Excerpts from a dataset:
○ ○ ○ ○
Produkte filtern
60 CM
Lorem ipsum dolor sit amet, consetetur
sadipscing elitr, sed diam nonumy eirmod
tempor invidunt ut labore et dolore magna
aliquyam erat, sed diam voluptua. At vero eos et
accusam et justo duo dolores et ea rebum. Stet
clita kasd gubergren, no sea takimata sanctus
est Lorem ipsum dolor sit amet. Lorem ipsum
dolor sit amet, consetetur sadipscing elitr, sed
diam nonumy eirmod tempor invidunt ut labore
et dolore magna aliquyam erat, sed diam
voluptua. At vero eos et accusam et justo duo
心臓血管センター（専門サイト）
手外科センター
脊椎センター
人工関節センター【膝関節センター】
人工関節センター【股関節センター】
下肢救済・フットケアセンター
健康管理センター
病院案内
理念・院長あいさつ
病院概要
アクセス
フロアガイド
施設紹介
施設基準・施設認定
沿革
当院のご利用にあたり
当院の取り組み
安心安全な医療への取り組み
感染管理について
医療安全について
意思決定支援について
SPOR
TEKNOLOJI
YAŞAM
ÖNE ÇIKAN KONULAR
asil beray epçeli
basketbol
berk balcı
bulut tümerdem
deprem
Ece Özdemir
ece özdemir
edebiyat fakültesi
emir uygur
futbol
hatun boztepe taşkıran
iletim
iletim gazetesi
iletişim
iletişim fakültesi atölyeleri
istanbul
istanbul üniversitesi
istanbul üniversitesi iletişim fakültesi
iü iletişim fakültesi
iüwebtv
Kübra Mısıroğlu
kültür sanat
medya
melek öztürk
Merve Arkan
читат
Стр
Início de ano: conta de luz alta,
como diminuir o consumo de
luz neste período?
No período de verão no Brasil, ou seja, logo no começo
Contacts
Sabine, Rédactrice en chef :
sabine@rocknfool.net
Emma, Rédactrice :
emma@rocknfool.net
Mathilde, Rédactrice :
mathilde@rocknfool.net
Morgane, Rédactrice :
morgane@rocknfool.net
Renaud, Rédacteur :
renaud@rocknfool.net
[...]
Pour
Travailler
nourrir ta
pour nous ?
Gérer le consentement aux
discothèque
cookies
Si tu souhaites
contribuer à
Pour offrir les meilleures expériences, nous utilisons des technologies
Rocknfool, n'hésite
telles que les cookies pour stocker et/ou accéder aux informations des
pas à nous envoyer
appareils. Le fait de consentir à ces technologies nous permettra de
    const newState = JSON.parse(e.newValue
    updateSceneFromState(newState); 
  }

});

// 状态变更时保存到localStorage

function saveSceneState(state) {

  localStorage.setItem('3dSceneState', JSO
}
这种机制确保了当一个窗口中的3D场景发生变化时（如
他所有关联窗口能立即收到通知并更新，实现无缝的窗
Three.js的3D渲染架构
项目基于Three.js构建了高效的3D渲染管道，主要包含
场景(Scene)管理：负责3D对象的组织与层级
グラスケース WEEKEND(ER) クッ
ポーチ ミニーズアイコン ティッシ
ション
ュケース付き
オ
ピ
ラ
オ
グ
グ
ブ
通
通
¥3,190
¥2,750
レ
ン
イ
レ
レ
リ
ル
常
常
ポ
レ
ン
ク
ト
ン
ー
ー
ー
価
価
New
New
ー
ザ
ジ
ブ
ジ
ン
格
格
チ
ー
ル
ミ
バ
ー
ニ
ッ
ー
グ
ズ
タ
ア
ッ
○ ○ ○ ○
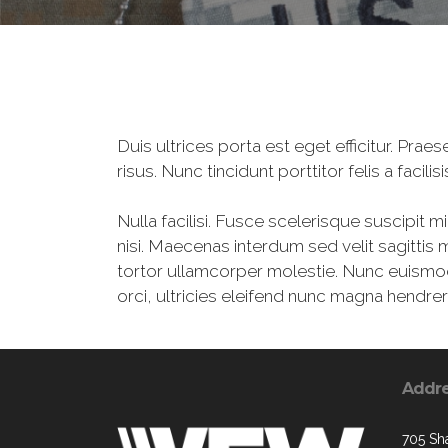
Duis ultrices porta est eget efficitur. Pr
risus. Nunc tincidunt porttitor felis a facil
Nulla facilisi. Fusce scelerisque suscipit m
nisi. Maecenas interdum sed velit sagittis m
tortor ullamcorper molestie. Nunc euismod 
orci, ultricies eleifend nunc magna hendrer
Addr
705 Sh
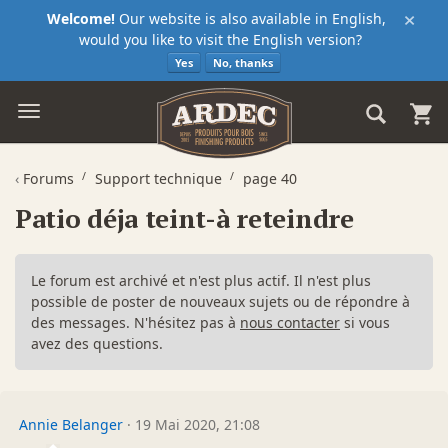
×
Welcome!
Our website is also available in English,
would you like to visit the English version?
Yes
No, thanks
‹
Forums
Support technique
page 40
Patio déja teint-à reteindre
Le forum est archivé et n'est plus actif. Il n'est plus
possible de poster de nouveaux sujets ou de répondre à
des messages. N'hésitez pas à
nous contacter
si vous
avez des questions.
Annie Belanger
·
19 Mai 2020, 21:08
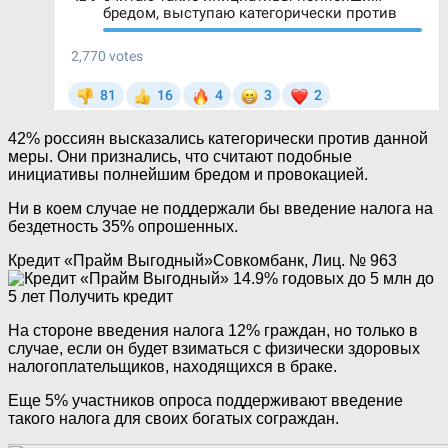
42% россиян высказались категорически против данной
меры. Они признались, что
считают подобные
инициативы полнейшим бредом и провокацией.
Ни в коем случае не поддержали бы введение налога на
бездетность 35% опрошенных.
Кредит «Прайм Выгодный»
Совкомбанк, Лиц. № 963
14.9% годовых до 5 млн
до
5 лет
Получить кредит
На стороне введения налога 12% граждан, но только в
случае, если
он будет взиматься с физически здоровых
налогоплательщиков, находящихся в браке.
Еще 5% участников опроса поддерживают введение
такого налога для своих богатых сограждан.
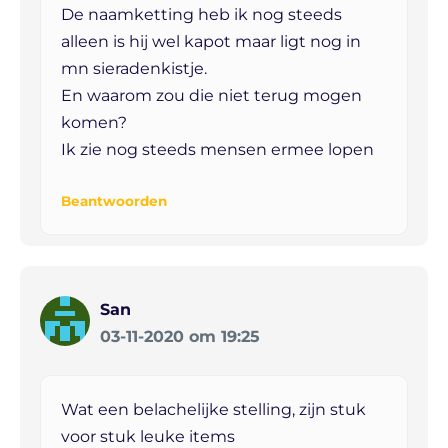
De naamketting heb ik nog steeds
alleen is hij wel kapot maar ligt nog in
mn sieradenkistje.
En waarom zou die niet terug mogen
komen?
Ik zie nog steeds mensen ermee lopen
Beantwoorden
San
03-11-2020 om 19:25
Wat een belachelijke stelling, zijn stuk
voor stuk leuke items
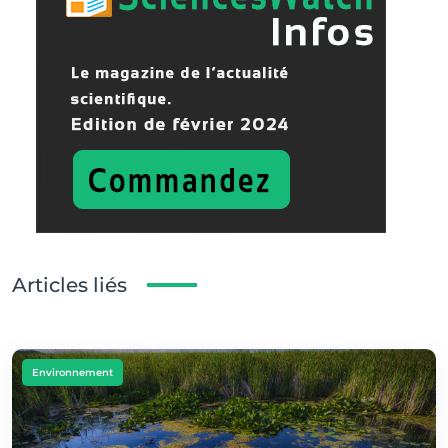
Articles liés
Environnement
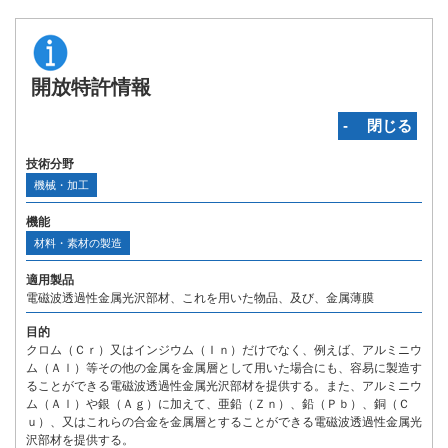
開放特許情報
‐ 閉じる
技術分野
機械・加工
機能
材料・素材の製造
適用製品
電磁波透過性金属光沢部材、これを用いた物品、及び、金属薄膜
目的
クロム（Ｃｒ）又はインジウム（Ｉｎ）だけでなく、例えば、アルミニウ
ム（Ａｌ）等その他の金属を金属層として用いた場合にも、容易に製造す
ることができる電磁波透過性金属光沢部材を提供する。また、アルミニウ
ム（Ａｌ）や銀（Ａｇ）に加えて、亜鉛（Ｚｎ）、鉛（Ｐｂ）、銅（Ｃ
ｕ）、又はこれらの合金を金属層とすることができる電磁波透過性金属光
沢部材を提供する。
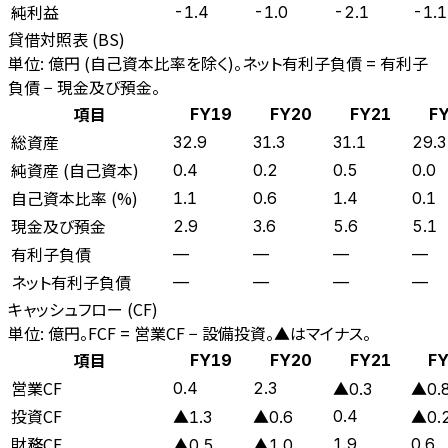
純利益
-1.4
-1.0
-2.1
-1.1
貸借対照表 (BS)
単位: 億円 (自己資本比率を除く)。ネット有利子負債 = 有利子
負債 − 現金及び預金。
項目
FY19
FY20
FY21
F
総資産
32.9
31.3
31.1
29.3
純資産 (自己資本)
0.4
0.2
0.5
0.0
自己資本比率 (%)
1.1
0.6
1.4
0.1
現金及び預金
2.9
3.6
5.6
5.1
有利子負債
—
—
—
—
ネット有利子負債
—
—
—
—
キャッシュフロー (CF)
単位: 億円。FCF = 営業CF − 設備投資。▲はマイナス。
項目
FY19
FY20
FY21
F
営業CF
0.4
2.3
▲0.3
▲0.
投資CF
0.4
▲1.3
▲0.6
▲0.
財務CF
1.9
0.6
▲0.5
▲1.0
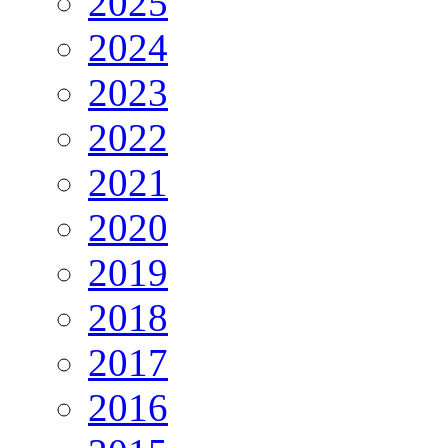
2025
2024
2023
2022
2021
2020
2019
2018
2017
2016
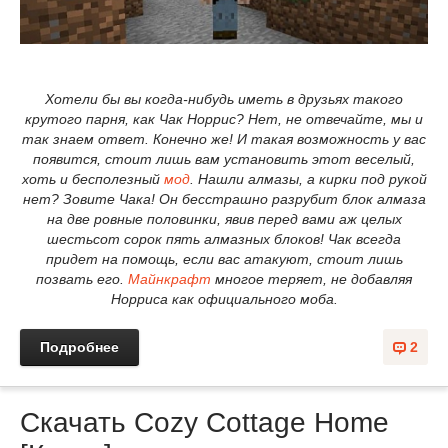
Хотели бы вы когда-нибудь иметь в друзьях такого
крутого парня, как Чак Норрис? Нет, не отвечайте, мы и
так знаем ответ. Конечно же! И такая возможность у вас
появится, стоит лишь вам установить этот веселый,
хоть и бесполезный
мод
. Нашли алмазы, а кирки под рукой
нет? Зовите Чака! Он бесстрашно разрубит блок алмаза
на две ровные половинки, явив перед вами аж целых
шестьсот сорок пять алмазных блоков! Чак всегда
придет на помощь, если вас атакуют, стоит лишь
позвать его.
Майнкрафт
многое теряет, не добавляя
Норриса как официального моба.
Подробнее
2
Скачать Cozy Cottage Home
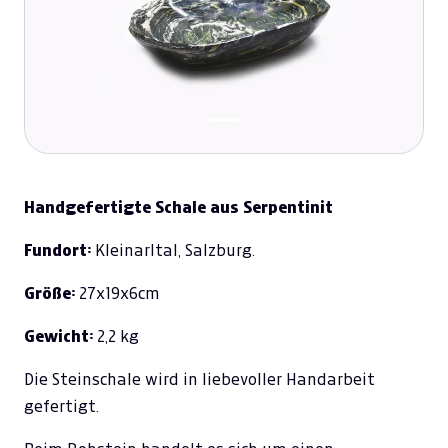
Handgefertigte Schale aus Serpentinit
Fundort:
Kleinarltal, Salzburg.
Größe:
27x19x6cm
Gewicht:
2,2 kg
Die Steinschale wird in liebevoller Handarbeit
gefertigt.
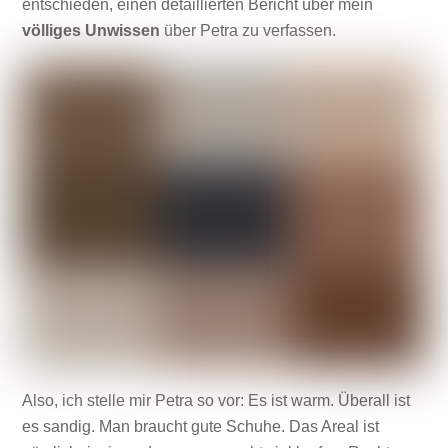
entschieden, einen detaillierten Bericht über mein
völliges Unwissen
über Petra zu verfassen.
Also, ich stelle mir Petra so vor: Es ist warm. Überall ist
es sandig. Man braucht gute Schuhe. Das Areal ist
○ ○ ○ ○
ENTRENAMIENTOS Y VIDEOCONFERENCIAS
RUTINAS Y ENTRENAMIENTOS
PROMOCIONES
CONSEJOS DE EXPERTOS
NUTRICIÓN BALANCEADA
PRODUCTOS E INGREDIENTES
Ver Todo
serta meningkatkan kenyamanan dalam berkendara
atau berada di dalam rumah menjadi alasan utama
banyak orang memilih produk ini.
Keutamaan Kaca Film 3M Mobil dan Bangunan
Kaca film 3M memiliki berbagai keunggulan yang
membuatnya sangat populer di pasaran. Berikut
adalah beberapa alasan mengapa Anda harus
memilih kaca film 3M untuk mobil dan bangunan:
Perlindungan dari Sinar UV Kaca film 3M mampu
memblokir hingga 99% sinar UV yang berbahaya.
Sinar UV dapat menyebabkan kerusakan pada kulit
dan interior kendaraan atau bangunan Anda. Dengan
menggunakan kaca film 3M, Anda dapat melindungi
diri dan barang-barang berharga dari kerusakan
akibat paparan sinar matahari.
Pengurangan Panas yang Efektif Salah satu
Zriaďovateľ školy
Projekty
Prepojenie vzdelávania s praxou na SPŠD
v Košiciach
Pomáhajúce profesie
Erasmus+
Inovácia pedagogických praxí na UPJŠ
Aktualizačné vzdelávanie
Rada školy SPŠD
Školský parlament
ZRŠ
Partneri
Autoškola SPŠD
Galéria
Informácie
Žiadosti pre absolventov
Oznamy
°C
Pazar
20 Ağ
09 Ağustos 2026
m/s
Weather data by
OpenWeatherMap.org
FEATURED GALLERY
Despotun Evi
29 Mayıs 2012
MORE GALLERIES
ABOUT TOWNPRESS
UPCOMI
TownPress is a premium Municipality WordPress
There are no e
○ ○ ○ ○
* _INSTRUCTIONS FOR THE TASK_
The lines above that include "sadipscing" should each be listed.

* _RESULT BELOW_
sadipscing elitr, sed diam nonumy eirmod
dolor sit amet, consetetur sadipscing elitr, sed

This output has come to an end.